Kini, sebuah makalah ilmiah baru menawarkan dukungan waktu genetik untuk mendukung cerita Alkitab tersebut. Makalah tersebut didasarkan pada dua studi yang diterbitkan pada musim panas lalu. Studi ini sendiri menjadi studi pertama yang menggunakan analisa genome-wide untuk melacak sejarah orang-orang Yahudi melalui DNA.
"Ini menunjukkan adanya dasar biologis bagi keyahudian," kata Dr. Harry Ostrer, direktur program genetika manusia di New York University School of Medicine, yang mengomandani studi tersebut.
Di antara banyaknya temuan yang ada, makalah Ostrer menunjukkan bahwa orang-orang Yahudi memiliki garis keturunan Afrika--sebuah penelitian yang mendorong David Reich, profesor genetika di Harvard Medical School, dan rekan-rekannya untuk mengeksplorasi lebih lanjut.
Tim Reich menganalisa lebih dari setengah juta penanda DNA di seluruh genom orang-orang dari tujuh populasi Yahudi yang beragam--termasuk Yahudi Ashkenazi dari Eropa utaa; Sefardi dari Italia, Turki dan Yunani, serta Mizrahi dari Syria, Irak dan Iran. Mereka kemudian membandingkan data genetik tersebut dengan DNA yang berasal dari 15 populasi Afrika sub-Sahara.
Hasil analisa tersebut dimuat dalam PLoS Genetics edisi April. Dalam laporan tersebut, para peneliti menemukan bahwa orang-orang Yahudi modern mendapat atribut sekitar 3% sampai 5% dari nenek moyang mereka yang berasal dari orang-orang Afrika sub-Sahara sekitar 72 generasi dari sekarang atau sekitar 2.000 tahun silam.
Priya Moorjani, mahasiswa doktoral dai laboratorium Reich, yang memimpin penelitian tersebut, terkejut dengan adanya fakta bahwa tingkat DNA orang-orang Afrika begitu konsisten di berbagai populasi Yahudi.

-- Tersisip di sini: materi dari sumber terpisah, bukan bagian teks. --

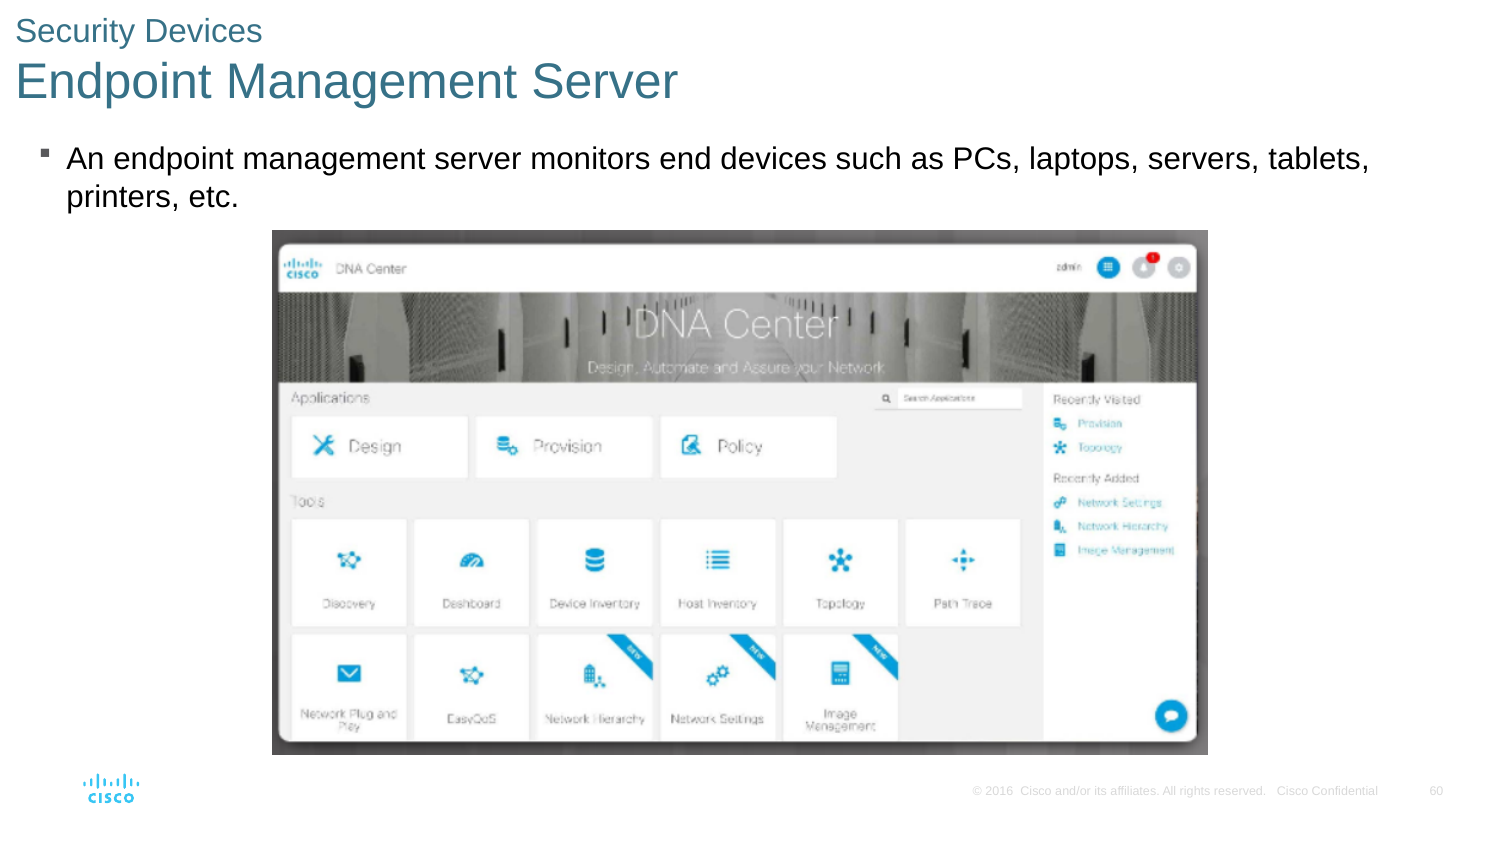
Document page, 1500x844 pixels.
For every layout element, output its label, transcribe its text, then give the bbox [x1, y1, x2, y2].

title Security Devices Endpoint Management Server [0, 6, 1500, 131]
list An endpoint management server monitors end devices such as PCs, laptops, servers, tablets, printers, etc. [23, 131, 1426, 223]
picture [271, 230, 1208, 755]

Menurutnya, orang-orang Afrika Utara dan Yahudi Timur Tengah memiliki tingkat pembauran genetik yang lebih besar dibanding orang-orang Yahudi Eropa, berdasarkan kedekatan geografis mereka.

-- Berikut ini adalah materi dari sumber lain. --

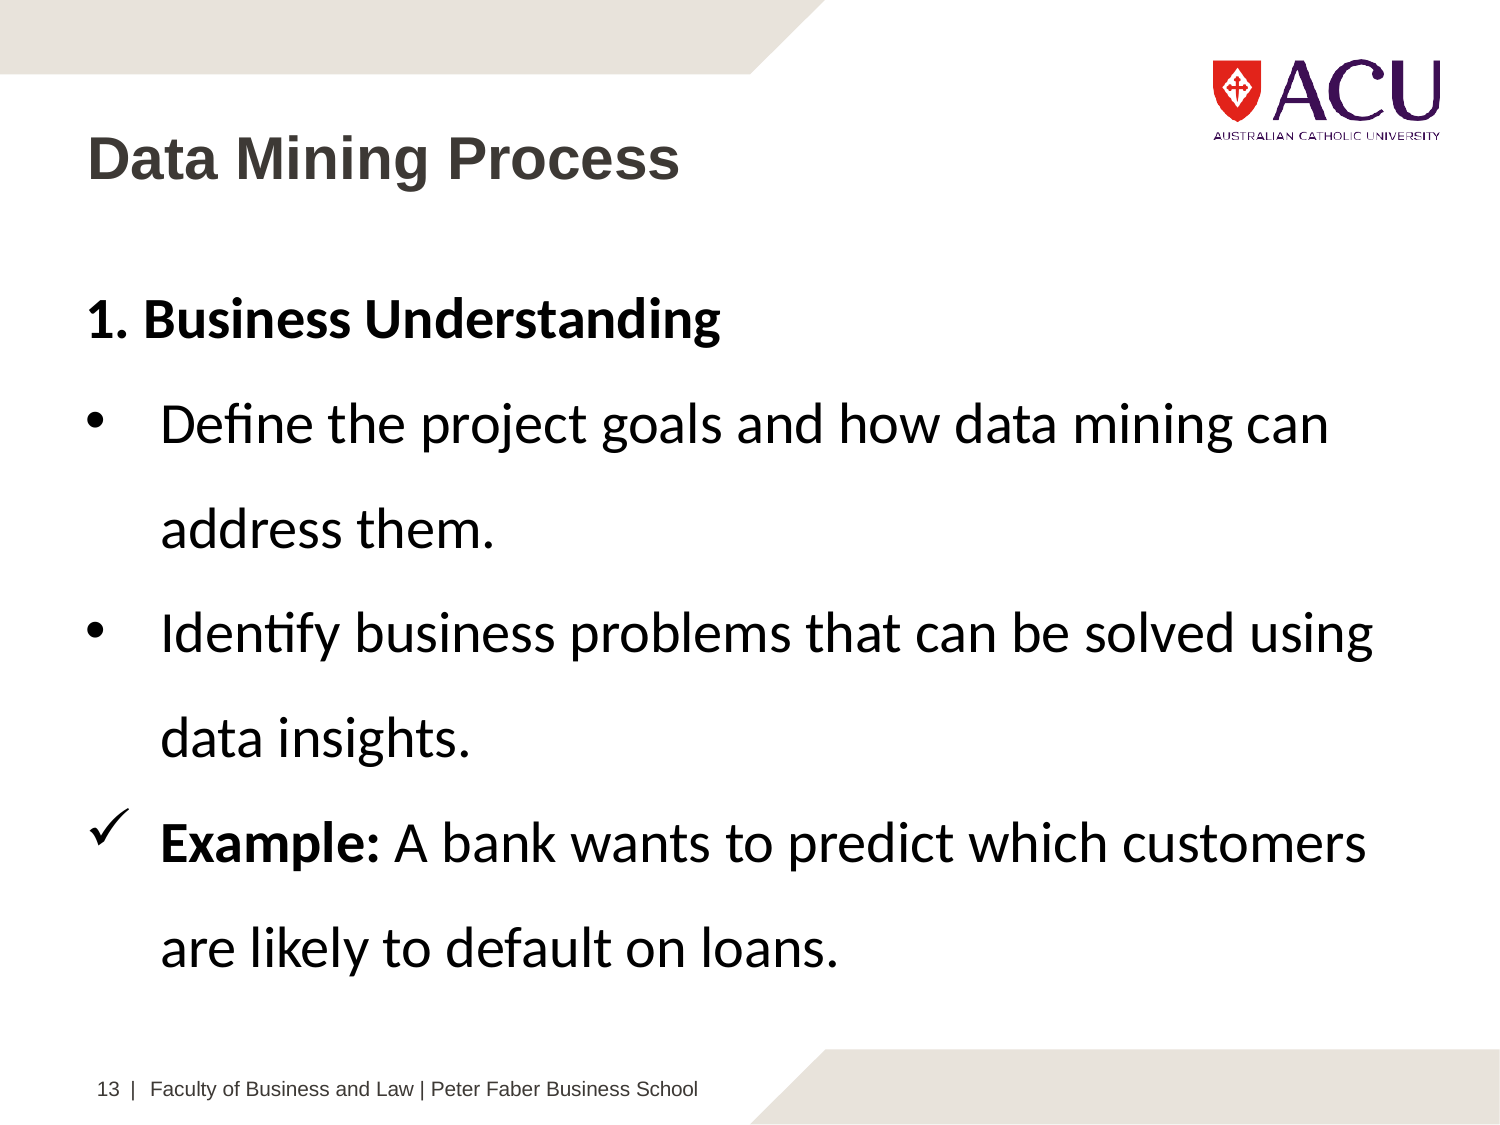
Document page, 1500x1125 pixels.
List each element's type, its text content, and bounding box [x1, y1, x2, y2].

Jadi, temuan ini, kata Moorjani, mungkin menunjukkan adanya keturunan bersama di antara berbagai kelompok Yahudi.
Meskipun tim dari Harvard tersebut tidak bisa menentukan dimana tepatnya terjadi penukaran gen itu, namun setidaknya hasil penelitian mereka melengkapi data pemahaman para sejarahwan mengenai kisah orang-orang Yahudi.
"Ini menarik, dan [penelitian] ini memberi saya makanan untuk berpikir," kata Norman Stillman, profesor sejarah Yahudi di University of Oklahoma.
Lawrence Schiffman, profesor Bahasa Ibrani dan Studi Yudaika di Yeshiva University, mengatakan bahwa ada periode yang kemungkinan mendukung temuan ini. Pertama, selama Periode Bait Suci Pertama, antara 950 SM dan 600 SM, ketika kerajaan Salomo memiliki kontak dengan orang-orang Afrika, atau bisa jadi percampuran populasi terjadi dalam periode kemudian, antara 320 SM hingga 30 SM, ketika orang-orang Yahudi tinggal di semenanjung pantai selatan Laut Tengah, dimana bisa saja terjadi kontak dengan orang-orang Afrika.
Meskipun data Alkitab mungkin saja memberikan penjelasan bagi temuan Reich, Schiffman menekankan bahwa ia dan para ilmuwan sosial lainnya hanya bisa menawarkan tafsiran historis atas data genetik tersebut.
"Kami sekarang dapat mengambil dari apa yang mereka berikan kepada kami, dan kami harus menambahkan itu ke dalam gambaran kami akan sejarah."
Sementara itu, Stillman mengatakan bahwa orang-orang Yahudi sering dianggap kelompok yang picik karena mereka cenderung menikah dengan orang-orang dalam komunitas mereka. Tapi, hal itu bukan berarti tidak ada dalam perjalanan sejarah dimana masuk orang-orang lain ke dalam kelompok mereka.